⟨

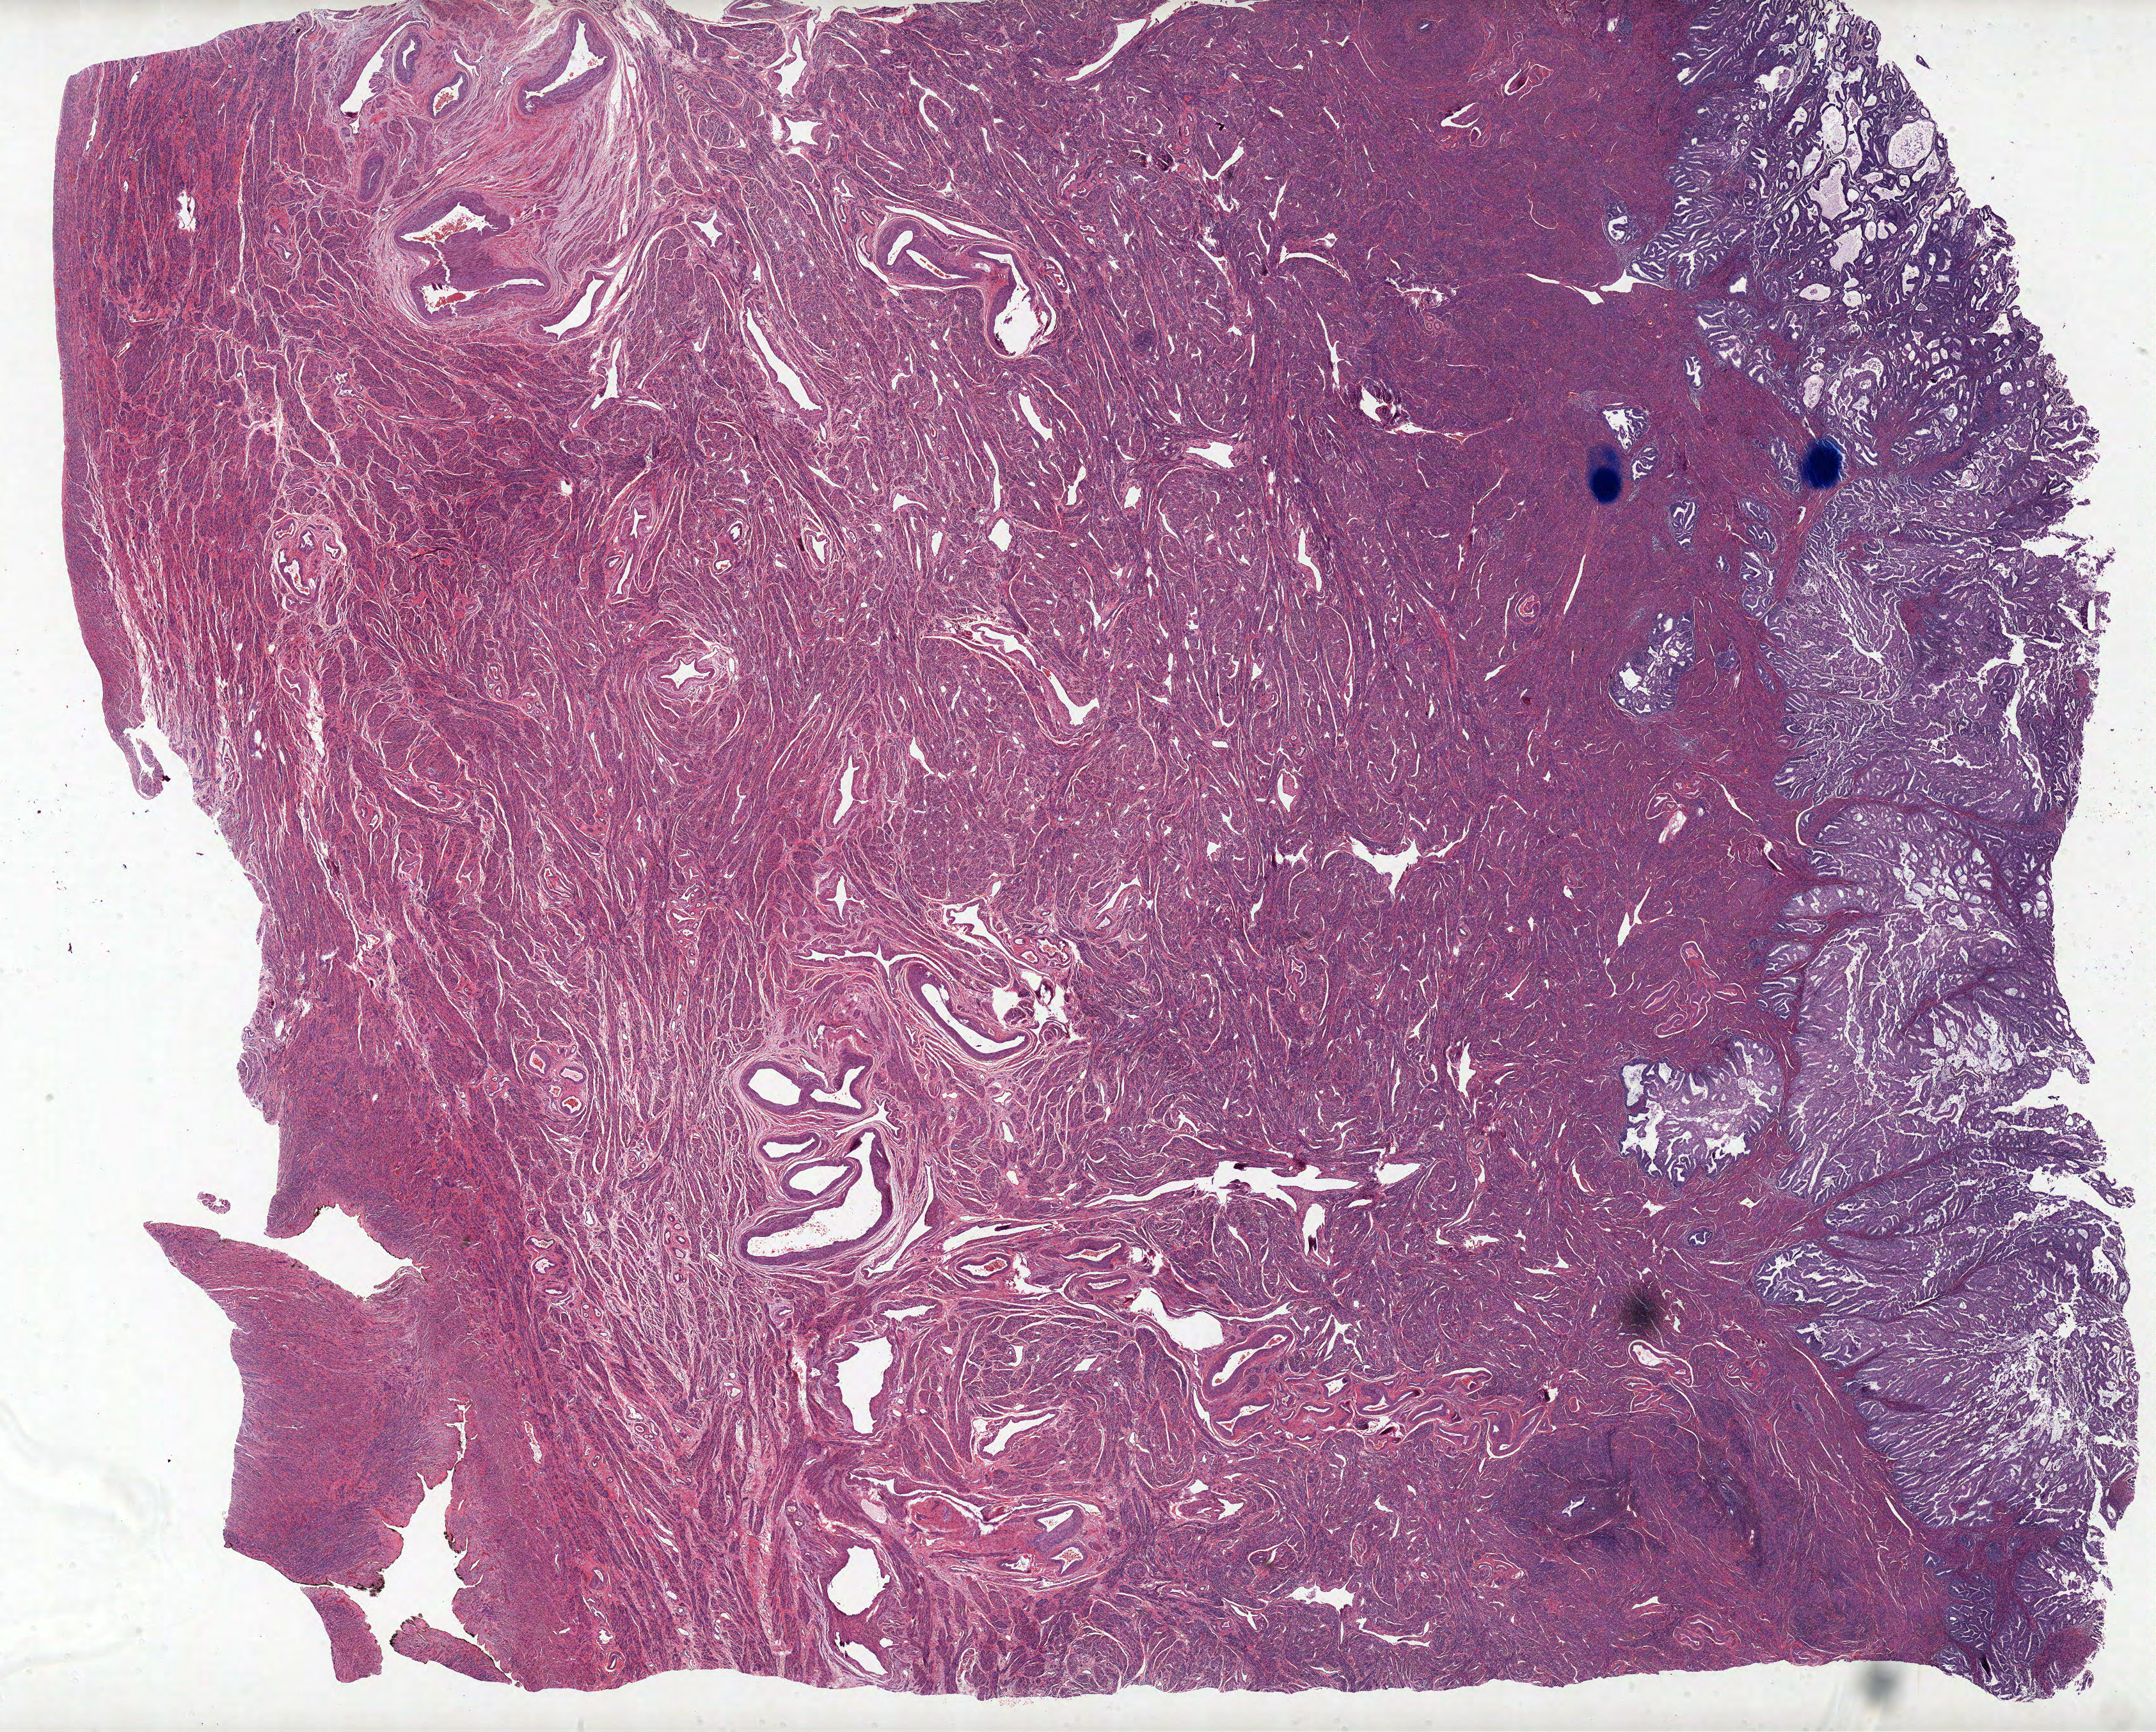
Hematoxylin and eosin (H&E) stained whole-slide image — shown as a low-resolution overview of the whole scanned area (about 26.9 x 21.6 mm, from a 20x scan). Formalin-fixed paraffin-embedded (FFPE) diagnostic section. Primary tumour sample from the uterus. Female, age 76 years at initial diagnosis. Histologic grade: G1 (well differentiated).
• FIGO stage: IA
• pathologic diagnosis: Endometrioid adenocarcinoma, NOS (endometrium)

⟩

◆ **What you will do**
The whole listing should be retyped word for word; none of its pictures belong in the copy.

◆ **Expected output**
Hematoxylin and eosin (H&E) stained whole-slide image — shown as a low-resolution overview of the whole scanned area (about 26.9 x 21.6 mm, from a 20x scan). Formalin-fixed paraffin-embedded (FFPE) diagnostic section. Primary tumour sample from the uterus. Female, age 76 years at initial diagnosis. Histologic grade: G1 (well differentiated).
• FIGO stage: IA
• pathologic diagnosis: Endometrioid adenocarcinoma, NOS (endometrium)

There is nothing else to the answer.